▶ **WHAT THE EXERCISE ASKS**
Print out the entries that follow exactly, missing none.

==*==

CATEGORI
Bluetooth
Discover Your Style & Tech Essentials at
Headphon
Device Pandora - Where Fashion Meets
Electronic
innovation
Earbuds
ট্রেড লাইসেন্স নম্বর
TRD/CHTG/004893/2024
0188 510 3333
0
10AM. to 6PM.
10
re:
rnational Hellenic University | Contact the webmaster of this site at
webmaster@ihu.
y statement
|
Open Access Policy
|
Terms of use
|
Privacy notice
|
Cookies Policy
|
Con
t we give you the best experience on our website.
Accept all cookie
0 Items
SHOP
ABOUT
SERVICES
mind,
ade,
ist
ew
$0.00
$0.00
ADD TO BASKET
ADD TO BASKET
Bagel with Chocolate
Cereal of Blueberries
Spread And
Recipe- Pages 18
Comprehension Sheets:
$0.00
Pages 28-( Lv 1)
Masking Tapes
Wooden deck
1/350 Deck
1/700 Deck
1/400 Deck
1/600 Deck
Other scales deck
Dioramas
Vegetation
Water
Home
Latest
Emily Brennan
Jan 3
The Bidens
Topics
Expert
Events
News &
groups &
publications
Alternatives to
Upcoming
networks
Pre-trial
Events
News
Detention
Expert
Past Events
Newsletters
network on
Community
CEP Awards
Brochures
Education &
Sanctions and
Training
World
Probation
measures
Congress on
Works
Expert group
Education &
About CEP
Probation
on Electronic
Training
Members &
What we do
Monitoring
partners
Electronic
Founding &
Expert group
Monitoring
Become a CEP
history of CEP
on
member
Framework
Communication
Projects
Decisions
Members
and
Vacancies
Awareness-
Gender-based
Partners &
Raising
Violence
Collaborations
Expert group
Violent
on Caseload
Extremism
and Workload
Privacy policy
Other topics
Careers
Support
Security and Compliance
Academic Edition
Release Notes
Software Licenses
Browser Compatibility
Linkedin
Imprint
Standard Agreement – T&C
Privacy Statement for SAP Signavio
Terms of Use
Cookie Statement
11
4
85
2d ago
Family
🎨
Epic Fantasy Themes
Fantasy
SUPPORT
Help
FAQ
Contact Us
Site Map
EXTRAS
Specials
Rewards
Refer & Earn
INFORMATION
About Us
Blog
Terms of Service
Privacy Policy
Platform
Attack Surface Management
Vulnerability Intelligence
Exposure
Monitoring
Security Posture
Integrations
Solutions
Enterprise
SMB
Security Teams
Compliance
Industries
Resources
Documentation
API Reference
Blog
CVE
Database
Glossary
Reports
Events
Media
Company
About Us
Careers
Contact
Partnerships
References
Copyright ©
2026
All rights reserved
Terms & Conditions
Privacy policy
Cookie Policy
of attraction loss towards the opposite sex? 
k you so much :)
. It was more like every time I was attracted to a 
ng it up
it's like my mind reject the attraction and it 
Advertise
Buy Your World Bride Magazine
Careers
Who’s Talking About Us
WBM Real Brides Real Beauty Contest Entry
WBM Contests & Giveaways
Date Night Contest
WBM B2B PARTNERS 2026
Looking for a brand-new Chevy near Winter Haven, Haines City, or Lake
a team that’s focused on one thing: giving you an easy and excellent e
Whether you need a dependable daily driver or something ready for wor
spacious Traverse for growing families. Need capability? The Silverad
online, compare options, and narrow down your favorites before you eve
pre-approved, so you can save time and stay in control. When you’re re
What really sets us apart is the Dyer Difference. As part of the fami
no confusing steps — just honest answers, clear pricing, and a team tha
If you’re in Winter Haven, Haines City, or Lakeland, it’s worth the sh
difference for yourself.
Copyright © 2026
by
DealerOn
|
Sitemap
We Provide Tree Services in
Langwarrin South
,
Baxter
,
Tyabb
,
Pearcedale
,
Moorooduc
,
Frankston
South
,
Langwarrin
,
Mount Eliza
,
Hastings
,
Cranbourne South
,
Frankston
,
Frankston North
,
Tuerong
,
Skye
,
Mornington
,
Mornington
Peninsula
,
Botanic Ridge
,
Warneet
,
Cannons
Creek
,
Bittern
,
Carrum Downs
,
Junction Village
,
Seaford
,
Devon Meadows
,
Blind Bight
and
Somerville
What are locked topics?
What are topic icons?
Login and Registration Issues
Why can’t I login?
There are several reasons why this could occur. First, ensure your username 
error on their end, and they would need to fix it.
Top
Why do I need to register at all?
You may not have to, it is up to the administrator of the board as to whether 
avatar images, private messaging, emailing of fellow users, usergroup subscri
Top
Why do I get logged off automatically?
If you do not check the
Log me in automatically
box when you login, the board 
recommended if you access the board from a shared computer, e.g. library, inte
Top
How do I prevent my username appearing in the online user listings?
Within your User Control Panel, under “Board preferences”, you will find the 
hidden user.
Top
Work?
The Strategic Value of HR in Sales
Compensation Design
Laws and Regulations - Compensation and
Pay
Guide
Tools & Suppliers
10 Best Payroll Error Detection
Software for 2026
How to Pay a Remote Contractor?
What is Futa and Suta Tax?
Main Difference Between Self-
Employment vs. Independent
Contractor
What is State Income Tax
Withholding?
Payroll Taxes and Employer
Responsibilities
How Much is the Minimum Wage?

==*==

▶ **RESPONSE**
CATEGORI
Bluetooth
Discover Your Style & Tech Essentials at
Headphon
Device Pandora - Where Fashion Meets
Electronic
innovation
Earbuds
ট্রেড লাইসেন্স নম্বর
TRD/CHTG/004893/2024
0188 510 3333
0
10AM. to 6PM.
10
re:
rnational Hellenic University | Contact the webmaster of this site at
webmaster@ihu.
y statement
|
Open Access Policy
|
Terms of use
|
Privacy notice
|
Cookies Policy
|
Con
t we give you the best experience on our website.
Accept all cookie
0 Items
SHOP
ABOUT
SERVICES
mind,
ade,
ist
ew
$0.00
$0.00
ADD TO BASKET
ADD TO BASKET
Bagel with Chocolate
Cereal of Blueberries
Spread And
Recipe- Pages 18
Comprehension Sheets:
$0.00
Pages 28-( Lv 1)
Masking Tapes
Wooden deck
1/350 Deck
1/700 Deck
1/400 Deck
1/600 Deck
Other scales deck
Dioramas
Vegetation
Water
Home
Latest
Emily Brennan
Jan 3
The Bidens
Topics
Expert
Events
News &
groups &
publications
Alternatives to
Upcoming
networks
Pre-trial
Events
News
Detention
Expert
Past Events
Newsletters
network on
Community
CEP Awards
Brochures
Education &
Sanctions and
Training
World
Probation
measures
Congress on
Works
Expert group
Education &
About CEP
Probation
on Electronic
Training
Members &
What we do
Monitoring
partners
Electronic
Founding &
Expert group
Monitoring
Become a CEP
history of CEP
on
member
Framework
Communication
Projects
Decisions
Members
and
Vacancies
Awareness-
Gender-based
Partners &
Raising
Violence
Collaborations
Expert group
Violent
on Caseload
Extremism
and Workload
Privacy policy
Other topics
Careers
Support
Security and Compliance
Academic Edition
Release Notes
Software Licenses
Browser Compatibility
Linkedin
Imprint
Standard Agreement – T&C
Privacy Statement for SAP Signavio
Terms of Use
Cookie Statement
11
4
85
2d ago
Family
🎨
Epic Fantasy Themes
Fantasy
SUPPORT
Help
FAQ
Contact Us
Site Map
EXTRAS
Specials
Rewards
Refer & Earn
INFORMATION
About Us
Blog
Terms of Service
Privacy Policy
Platform
Attack Surface Management
Vulnerability Intelligence
Exposure
Monitoring
Security Posture
Integrations
Solutions
Enterprise
SMB
Security Teams
Compliance
Industries
Resources
Documentation
API Reference
Blog
CVE
Database
Glossary
Reports
Events
Media
Company
About Us
Careers
Contact
Partnerships
References
Copyright ©
2026
All rights reserved
Terms & Conditions
Privacy policy
Cookie Policy
of attraction loss towards the opposite sex? 
k you so much :)
. It was more like every time I was attracted to a 
ng it up
it's like my mind reject the attraction and it 
Advertise
Buy Your World Bride Magazine
Careers
Who’s Talking About Us
WBM Real Brides Real Beauty Contest Entry
WBM Contests & Giveaways
Date Night Contest
WBM B2B PARTNERS 2026
Looking for a brand-new Chevy near Winter Haven, Haines City, or Lake
a team that’s focused on one thing: giving you an easy and excellent e
Whether you need a dependable daily driver or something ready for wor
spacious Traverse for growing families. Need capability? The Silverad
online, compare options, and narrow down your favorites before you eve
pre-approved, so you can save time and stay in control. When you’re re
What really sets us apart is the Dyer Difference. As part of the fami
no confusing steps — just honest answers, clear pricing, and a team tha
If you’re in Winter Haven, Haines City, or Lakeland, it’s worth the sh
difference for yourself.
Copyright © 2026
by
DealerOn
|
Sitemap
We Provide Tree Services in
Langwarrin South
,
Baxter
,
Tyabb
,
Pearcedale
,
Moorooduc
,
Frankston
South
,
Langwarrin
,
Mount Eliza
,
Hastings
,
Cranbourne South
,
Frankston
,
Frankston North
,
Tuerong
,
Skye
,
Mornington
,
Mornington
Peninsula
,
Botanic Ridge
,
Warneet
,
Cannons
Creek
,
Bittern
,
Carrum Downs
,
Junction Village
,
Seaford
,
Devon Meadows
,
Blind Bight
and
Somerville
What are locked topics?
What are topic icons?
Login and Registration Issues
Why can’t I login?
There are several reasons why this could occur. First, ensure your username 
error on their end, and they would need to fix it.
Top
Why do I need to register at all?
You may not have to, it is up to the administrator of the board as to whether 
avatar images, private messaging, emailing of fellow users, usergroup subscri
Top
Why do I get logged off automatically?
If you do not check the
Log me in automatically
box when you login, the board 
recommended if you access the board from a shared computer, e.g. library, inte
Top
How do I prevent my username appearing in the online user listings?
Within your User Control Panel, under “Board preferences”, you will find the 
hidden user.
Top
Work?
The Strategic Value of HR in Sales
Compensation Design
Laws and Regulations - Compensation and
Pay
Guide
Tools & Suppliers
10 Best Payroll Error Detection
Software for 2026
How to Pay a Remote Contractor?
What is Futa and Suta Tax?
Main Difference Between Self-
Employment vs. Independent
Contractor
What is State Income Tax
Withholding?
Payroll Taxes and Employer
Responsibilities
How Much is the Minimum Wage?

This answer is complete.